Sセミの夏期講習バイトがはじまりました。なんか面白いことはないか……と思ったのですが、この1週間ほどこちらが死んでいた(苦笑)ので、何も思いつかず……淡々と講義しました。

講師の手元には、受講生の名前や高校などの名簿が回ってくるのですが、最近は個人情報保護のための大仰な添え書きが一緒についてくるようになっています。要するに、講師本人以外の目に触れないように注意せよ、ということで、ごく常識的なことです。


今日の1冊

将棋の子_b0028244_418010.jpg
『将棋の子』 大崎善生 講談社文庫


講談社ノンフィクション賞受賞作。日本将棋連盟で「将棋マガジン」の編集長を勤めていた経験のある大崎氏が、プロ棋士を目指したある奨励会会員の挫折と、その後の日々を描いた作品。

プロ棋士の門は狭く、多くの天才将棋少年が長い時間を費やしたあげくに、年齢制限の壁にぶつかって挫折していきます。将棋の世界しか知らず、いわゆる”将棋バカ”になっている元天才少年は、将棋の世界から追い出された後でどのようになっていくのか。そのひとつの例を、とても暖かな大人の視点から描いています。

……ちょっと、司法試験(現行の)と似た世界かも?

大崎氏の小説はいくつか読んでます。
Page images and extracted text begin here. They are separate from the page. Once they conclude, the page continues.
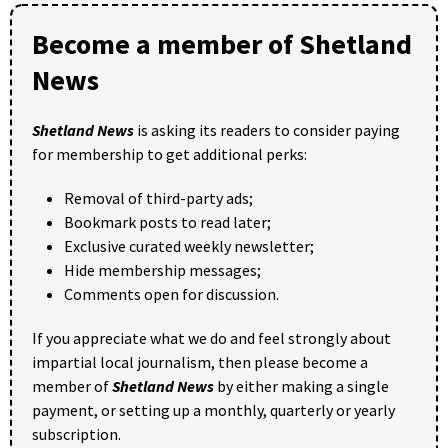
Become a member of Shetland
News
Shetland News
is asking its readers to consider paying
for membership to get additional perks:
Removal of third-party ads;
Bookmark posts to read later;
Exclusive curated weekly newsletter;
Hide membership messages;
Comments open for discussion.
If you appreciate what we do and feel strongly about
impartial local journalism, then please become a
member of
Shetland News
by either making a single
payment, or setting up a monthly, quarterly or yearly
subscription.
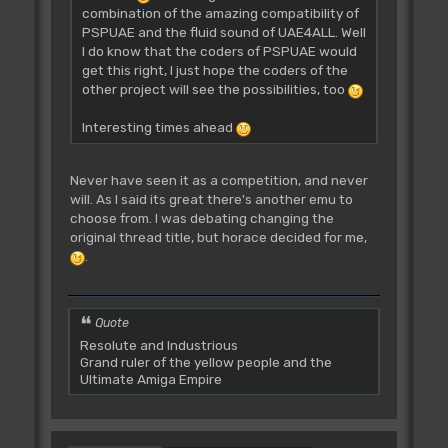
combination of the amazing compatibility of
PSPUAE and the fluid sound of UAE4ALL. Well
I do know that the coders of PSPUAE would
get this right, I just hope the coders of the
other project will see the possibilities, too
Interesting times ahead
Never have seen it as a competition, and never
will. As I said its great there's another emu to
choose from. I was debating changing the
original thread title, but horace decided for me,
.
Quote
Resolute and Industrious
Grand ruler of the yellow people and the
Ultimate Amiga Empire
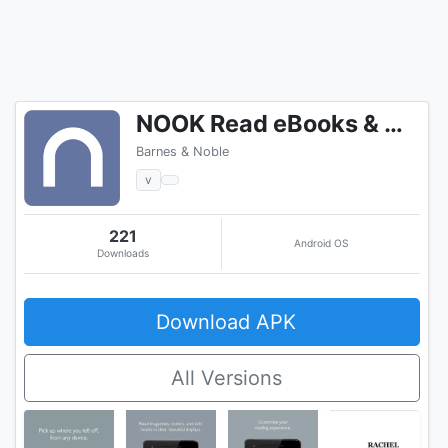
NOOK Read eBooks & Magazines
Barnes & Noble
v
221
Android OS
Downloads
Download APK
All Versions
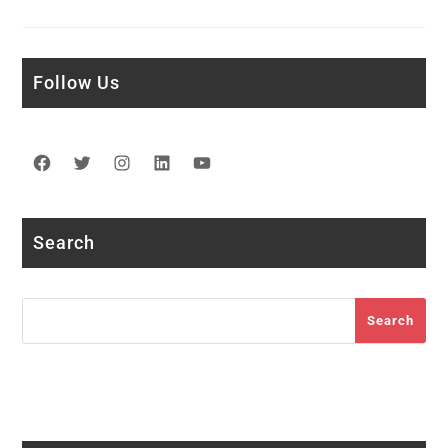
Follow Us
Facebook
Twitter
Instagram
LinkedIn
YouTube
Search
Search
Search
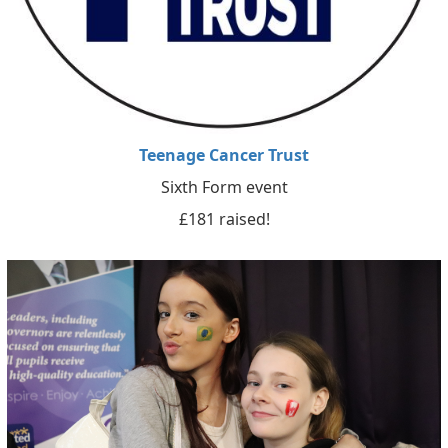
Teenage Cancer Trust
Sixth Form event
£181 raised!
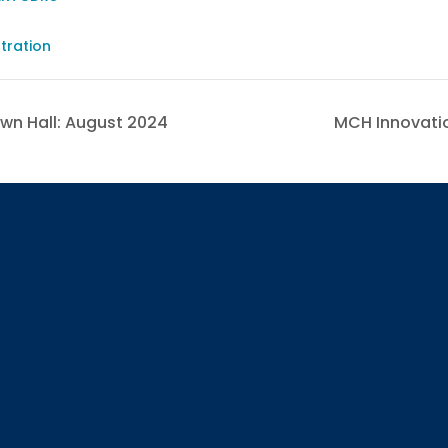
-
tration
wn Hall: August 2024
MCH Innovatio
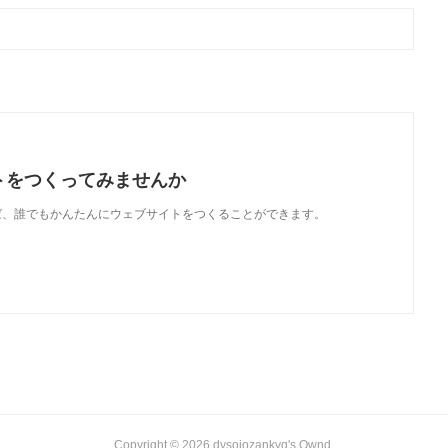
トをつくってみませんか
使えば、誰でもかんたんにウェブサイトをつくることができます。
Copyright ©
2026
dysojozankyq's Ownd
.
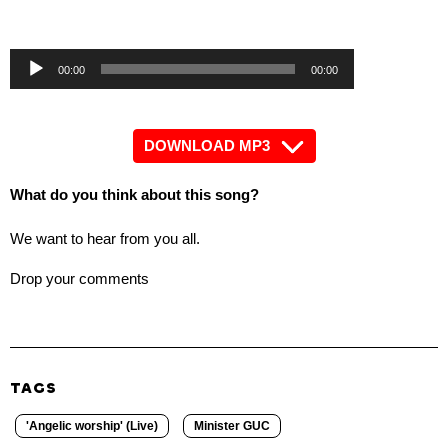
Angelic worship' (Live)
by Minister GUC
Audio
Audio
00:00
00:00
Player
Player
DOWNLOAD MP3
What do you think about this song?
We want to hear from you all.
Drop your comments
TAGS
'Angelic worship' (Live)
Minister GUC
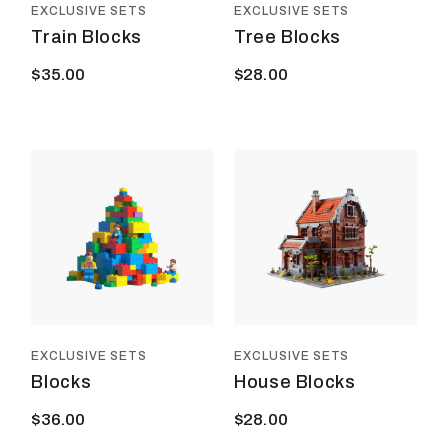
EXCLUSIVE SETS
EXCLUSIVE SETS
Train Blocks
Tree Blocks
$
35.00
$
28.00
EXCLUSIVE SETS
EXCLUSIVE SETS
Blocks
House Blocks
$
36.00
$
28.00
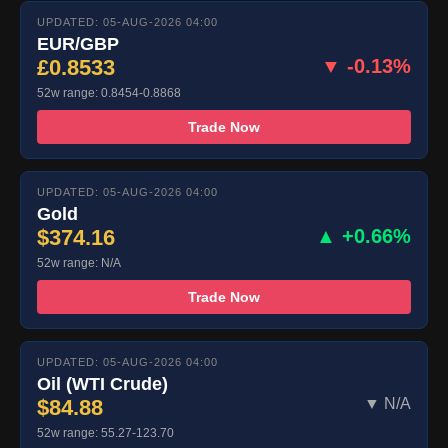
UPDATED: 05-AUG-2026 04:00
EUR/GBP
£0.8533
▼ -0.13%
52w range: 0.8454-0.8868
Trade Now
UPDATED: 05-AUG-2026 04:00
Gold
$374.16
▲ +0.66%
52w range: N/A
Trade Now
UPDATED: 05-AUG-2026 04:00
Oil (WTI Crude)
$84.88
▼ N/A
52w range: 55.27-123.70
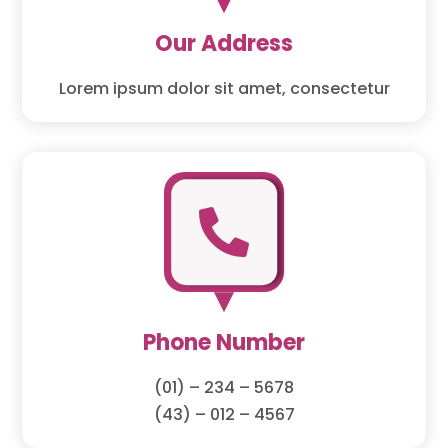
Our Address
Lorem ipsum dolor sit amet, consectetur

Phone Number
(01) – 234 – 5678
(43) – 012 – 4567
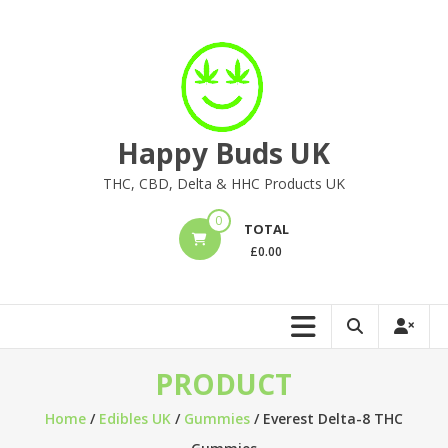
Skip
to
content
Happy Buds UK
THC, CBD, Delta & HHC Products UK
0
TOTAL
£
0.00
PRODUCT
Home
/
Edibles UK
/
Gummies
/ Everest Delta-8 THC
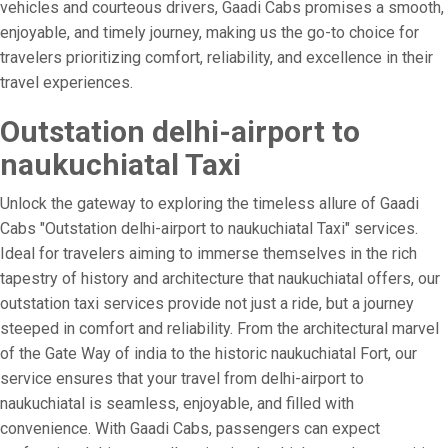
vehicles and courteous drivers, Gaadi Cabs promises a smooth,
enjoyable, and timely journey, making us the go-to choice for
travelers prioritizing comfort, reliability, and excellence in their
travel experiences.
Outstation delhi-airport to
naukuchiatal Taxi
Unlock the gateway to exploring the timeless allure of Gaadi
Cabs "Outstation delhi-airport to naukuchiatal Taxi" services.
Ideal for travelers aiming to immerse themselves in the rich
tapestry of history and architecture that naukuchiatal offers, our
outstation taxi services provide not just a ride, but a journey
steeped in comfort and reliability. From the architectural marvel
of the Gate Way of india to the historic naukuchiatal Fort, our
service ensures that your travel from delhi-airport to
naukuchiatal is seamless, enjoyable, and filled with
convenience. With Gaadi Cabs, passengers can expect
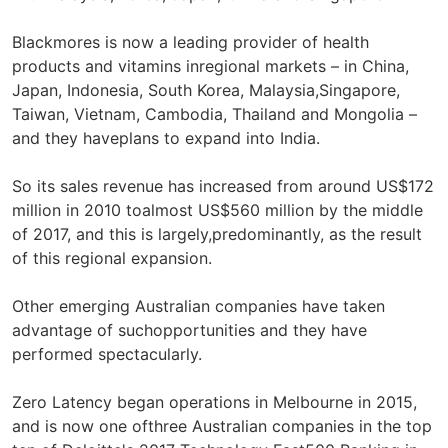
Blackmores is now a leading provider of health
products and vitamins inregional markets – in China,
Japan, Indonesia, South Korea, Malaysia,Singapore,
Taiwan, Vietnam, Cambodia, Thailand and Mongolia –
and they haveplans to expand into India.
So its sales revenue has increased from around US$172
million in 2010 toalmost US$560 million by the middle
of 2017, and this is largely,predominantly, as the result
of this regional expansion.
Other emerging Australian companies have taken
advantage of suchopportunities and they have
performed spectacularly.
Zero Latency began operations in Melbourne in 2015,
and is now one ofthree Australian companies in the top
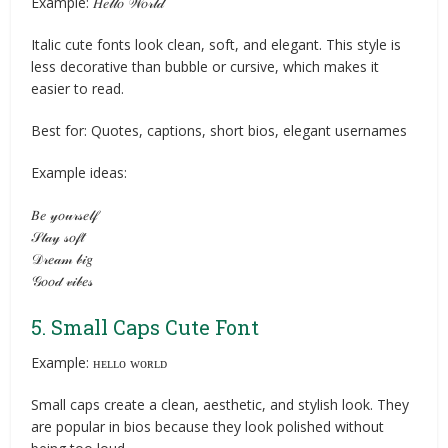
Example: 𝐻𝑒𝓁𝓁𝑜 𝒲𝑜𝓇𝓁𝒹
Italic cute fonts look clean, soft, and elegant. This style is
less decorative than bubble or cursive, which makes it
easier to read.
Best for: Quotes, captions, short bios, elegant usernames
Example ideas:
𝐵𝑒 𝓎𝑜𝓊𝓇𝓈𝑒𝓁𝒻
𝒮𝓉𝒶𝓎 𝓈𝑜𝒻𝓉
𝒟𝓇𝑒𝒶𝓂 𝒷𝒾𝑔
𝒢𝑜𝑜𝒹 𝓋𝒾𝒷𝑒𝓈
5. Small Caps Cute Font
Example: ʜᴇʟʟᴏ ᴡᴏʀʟᴅ
Small caps create a clean, aesthetic, and stylish look. They
are popular in bios because they look polished without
文庫で出たばかりの『アジアンタムブルー』とか、『パイロットフィッシュ』とか、『ロックンロール』とか。どれも大人の恋愛モノで、成熟した文体で書かれており、好きな作品ばかりです。

そうした小説の原点には、このような多くの天才少年たちを見てきた経験があったわけですね。

……ふと思ったのですけど、これだけ安定して水準の高い作品を書けるひとなのだから、当然直木賞受賞作家なのかと思ったら、もらってないんですね。候補にはなったことがあるのかな……?

そもそも、文学賞というのはどーも”なぞ”です。いい作品が受賞するとは限らないようですし……。そういえば、先日発表になった芥川・直木両賞の受賞作は、ずいぶんと地味な(笑)ところへ行きましたねぇ。個人的には、『逃亡くそたわけ』(絲山秋子)がいいと思ったのですけど、残念でした……。